Plus de 500 morts présumés après le naufrage de deux embarcations de Rohingyas au large du Myanmar
Deux naufrages survenus au large des côtes du Myanmar pourraient avoir provoqué l'une des plus graves catastrophes maritimes impliquant des réfugiés rohingyas ces dernières années. Selon des estimations préliminaires relayées par l'Organisation internationale pour les migrations (OIM) et le Haut-Commissariat des Nations unies pour les réfugiés (HCR), plus de 500 personnes auraient perdu la vie après le chavirement de deux embarcations parties de l'État de Rakhine à la fin du mois de juin.
D'après les informations communiquées par les deux agences onusiennes, les bateaux transportaient ensemble plus de 530 passagers, essentiellement des Rohingyas. Une partie d'entre eux provenait des camps de réfugiés de Cox's Bazar, au Bangladesh, où vivent des centaines de milliers de personnes déplacées.
Le premier navire, qui transportait environ 250 passagers, a cessé toute communication peu après son départ. Le second, avec près de 280 personnes à bord, aurait sombré le 8 juillet au large de la région d'Ayeyarwady. Les circonstances exactes des deux drames restent encore à confirmer, tout comme le bilan définitif.
L'OIM et le HCR alertent toutefois sur l'ampleur croissante des pertes humaines en mer. Si ces estimations se confirment, près de 800 personnes auraient disparu ou trouvé la mort depuis le début de l'année en mer d'Andaman et dans le golfe du Bengale, parmi lesquelles des réfugiés rohingyas et des ressortissants bangladais.

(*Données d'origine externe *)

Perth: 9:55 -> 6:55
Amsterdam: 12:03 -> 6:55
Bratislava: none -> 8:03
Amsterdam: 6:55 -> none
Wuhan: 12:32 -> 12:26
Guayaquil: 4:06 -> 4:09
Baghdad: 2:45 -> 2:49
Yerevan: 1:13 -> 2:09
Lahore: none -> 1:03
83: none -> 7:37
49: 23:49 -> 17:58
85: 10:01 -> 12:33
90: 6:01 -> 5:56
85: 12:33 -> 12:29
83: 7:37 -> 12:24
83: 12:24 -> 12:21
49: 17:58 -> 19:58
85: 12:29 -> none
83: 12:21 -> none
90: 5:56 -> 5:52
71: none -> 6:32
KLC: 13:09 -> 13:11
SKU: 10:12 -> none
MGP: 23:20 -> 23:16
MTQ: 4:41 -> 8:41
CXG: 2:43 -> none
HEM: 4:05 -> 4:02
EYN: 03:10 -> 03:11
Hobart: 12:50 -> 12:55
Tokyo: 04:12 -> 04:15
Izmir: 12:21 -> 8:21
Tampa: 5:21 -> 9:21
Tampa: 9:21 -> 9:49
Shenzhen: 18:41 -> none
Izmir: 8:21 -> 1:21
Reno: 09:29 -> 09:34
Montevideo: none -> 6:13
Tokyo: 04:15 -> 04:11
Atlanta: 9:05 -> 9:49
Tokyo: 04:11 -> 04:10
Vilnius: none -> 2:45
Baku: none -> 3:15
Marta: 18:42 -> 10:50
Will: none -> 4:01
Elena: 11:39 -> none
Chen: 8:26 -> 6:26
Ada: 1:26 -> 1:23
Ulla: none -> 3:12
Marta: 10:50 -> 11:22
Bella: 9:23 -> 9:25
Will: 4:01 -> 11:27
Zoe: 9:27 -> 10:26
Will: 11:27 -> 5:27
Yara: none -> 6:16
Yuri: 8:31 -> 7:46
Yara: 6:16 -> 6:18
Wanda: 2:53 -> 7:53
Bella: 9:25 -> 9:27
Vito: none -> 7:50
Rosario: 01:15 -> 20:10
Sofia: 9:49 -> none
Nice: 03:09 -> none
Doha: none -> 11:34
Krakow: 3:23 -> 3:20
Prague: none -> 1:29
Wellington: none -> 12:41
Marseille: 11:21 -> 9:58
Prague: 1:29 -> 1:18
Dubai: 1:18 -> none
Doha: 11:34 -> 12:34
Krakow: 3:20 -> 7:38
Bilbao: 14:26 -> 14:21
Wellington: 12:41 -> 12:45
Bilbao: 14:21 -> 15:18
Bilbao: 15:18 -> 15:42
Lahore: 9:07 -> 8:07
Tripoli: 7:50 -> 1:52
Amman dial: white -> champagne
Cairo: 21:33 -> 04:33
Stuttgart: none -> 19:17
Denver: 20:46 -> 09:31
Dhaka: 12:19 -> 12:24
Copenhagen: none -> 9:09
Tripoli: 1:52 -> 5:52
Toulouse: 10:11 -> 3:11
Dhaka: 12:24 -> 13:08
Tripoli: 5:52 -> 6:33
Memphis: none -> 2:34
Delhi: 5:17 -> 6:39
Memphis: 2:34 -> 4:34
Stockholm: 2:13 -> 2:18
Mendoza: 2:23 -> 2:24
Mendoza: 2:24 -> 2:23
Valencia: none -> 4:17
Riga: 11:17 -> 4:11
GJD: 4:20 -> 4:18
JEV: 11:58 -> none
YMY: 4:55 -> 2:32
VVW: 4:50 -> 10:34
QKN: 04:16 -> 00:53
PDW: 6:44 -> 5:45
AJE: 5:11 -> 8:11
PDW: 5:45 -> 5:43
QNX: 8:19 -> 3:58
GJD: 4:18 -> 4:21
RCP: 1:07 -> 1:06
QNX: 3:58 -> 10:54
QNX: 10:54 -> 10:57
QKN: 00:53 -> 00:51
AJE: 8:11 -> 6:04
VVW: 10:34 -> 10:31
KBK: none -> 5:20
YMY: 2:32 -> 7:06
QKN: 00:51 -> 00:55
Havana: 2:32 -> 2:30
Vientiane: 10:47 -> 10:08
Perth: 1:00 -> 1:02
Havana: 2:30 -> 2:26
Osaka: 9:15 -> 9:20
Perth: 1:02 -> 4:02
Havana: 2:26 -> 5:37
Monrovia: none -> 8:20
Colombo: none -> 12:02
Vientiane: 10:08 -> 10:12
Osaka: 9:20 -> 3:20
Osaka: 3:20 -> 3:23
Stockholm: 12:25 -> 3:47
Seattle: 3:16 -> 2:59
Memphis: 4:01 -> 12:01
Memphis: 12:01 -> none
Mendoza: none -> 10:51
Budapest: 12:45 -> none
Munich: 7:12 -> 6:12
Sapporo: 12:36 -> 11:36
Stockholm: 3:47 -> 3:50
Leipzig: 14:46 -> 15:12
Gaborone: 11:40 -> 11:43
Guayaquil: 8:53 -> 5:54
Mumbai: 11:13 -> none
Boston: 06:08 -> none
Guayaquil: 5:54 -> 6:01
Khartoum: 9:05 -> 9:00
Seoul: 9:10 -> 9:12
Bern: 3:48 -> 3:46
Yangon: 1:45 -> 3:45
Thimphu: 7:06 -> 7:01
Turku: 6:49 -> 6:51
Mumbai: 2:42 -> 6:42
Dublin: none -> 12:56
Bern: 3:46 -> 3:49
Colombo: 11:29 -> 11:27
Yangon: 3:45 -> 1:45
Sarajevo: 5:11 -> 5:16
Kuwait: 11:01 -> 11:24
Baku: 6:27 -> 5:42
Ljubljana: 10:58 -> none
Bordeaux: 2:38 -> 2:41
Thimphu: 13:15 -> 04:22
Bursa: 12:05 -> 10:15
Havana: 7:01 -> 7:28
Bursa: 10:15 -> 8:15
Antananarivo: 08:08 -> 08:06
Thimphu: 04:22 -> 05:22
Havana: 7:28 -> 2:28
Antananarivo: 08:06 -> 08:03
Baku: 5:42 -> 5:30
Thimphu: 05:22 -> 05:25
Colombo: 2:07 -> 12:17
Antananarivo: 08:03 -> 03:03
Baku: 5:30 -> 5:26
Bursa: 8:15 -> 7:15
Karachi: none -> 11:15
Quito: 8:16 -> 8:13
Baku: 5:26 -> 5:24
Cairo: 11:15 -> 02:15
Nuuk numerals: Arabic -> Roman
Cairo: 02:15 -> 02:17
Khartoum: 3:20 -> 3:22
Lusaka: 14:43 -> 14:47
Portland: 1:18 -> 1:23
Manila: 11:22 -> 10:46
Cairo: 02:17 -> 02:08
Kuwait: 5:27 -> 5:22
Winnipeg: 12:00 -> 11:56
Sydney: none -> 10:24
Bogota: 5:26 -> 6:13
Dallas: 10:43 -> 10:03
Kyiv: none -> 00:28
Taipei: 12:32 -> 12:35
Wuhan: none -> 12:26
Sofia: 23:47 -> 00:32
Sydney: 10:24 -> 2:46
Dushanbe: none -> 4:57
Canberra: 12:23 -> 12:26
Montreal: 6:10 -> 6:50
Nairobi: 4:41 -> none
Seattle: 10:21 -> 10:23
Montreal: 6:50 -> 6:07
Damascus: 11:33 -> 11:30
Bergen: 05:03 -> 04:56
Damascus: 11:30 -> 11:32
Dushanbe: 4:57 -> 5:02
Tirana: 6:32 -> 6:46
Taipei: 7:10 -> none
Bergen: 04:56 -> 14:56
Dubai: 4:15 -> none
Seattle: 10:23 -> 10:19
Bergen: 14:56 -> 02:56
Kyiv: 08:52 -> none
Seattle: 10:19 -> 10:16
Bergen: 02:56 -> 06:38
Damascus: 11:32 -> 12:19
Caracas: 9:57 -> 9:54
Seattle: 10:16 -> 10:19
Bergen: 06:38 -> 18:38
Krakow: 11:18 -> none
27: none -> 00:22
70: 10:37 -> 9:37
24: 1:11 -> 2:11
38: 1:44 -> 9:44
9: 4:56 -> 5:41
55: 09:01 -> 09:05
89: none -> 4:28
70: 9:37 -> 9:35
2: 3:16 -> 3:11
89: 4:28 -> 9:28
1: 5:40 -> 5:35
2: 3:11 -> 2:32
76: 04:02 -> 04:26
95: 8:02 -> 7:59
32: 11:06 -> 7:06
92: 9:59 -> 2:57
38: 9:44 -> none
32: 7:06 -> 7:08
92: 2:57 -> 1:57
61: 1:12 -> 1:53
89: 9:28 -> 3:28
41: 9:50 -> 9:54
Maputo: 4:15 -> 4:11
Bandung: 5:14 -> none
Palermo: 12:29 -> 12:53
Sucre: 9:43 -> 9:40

Les deux organisations soulignent que ces traversées ont été effectuées en dehors de la période habituellement propice à la navigation. Les fortes pluies de mousson, les inondations et les conditions météorologiques défavorables auraient considérablement accru les risques pour les passagers.
Pour les agences des Nations unies, cette recrudescence des départs traduit l'aggravation de la crise humanitaire au Myanmar, ainsi que le manque de perspectives pour les réfugiés installés au Bangladesh. La diminution de l'aide humanitaire dans les camps contribuerait également à pousser davantage de familles vers des itinéraires migratoires extrêmement dangereux.
L'OIM et le HCR mettent aussi en garde contre les réseaux criminels spécialisés dans le trafic et la traite des êtres humains, qui exploitent la vulnérabilité des migrants et des réfugiés. Elles appellent à renforcer les opérations de recherche et de sauvetage, à améliorer l'accès à la protection internationale et à intensifier la lutte contre ces filières.
Enfin, les deux organisations invitent la communauté internationale à poursuivre son soutien au Bangladesh, principal pays d'accueil des réfugiés rohingyas, tout en encourageant des initiatives destinées à traiter les causes profondes des déplacements forcés au Myanmar.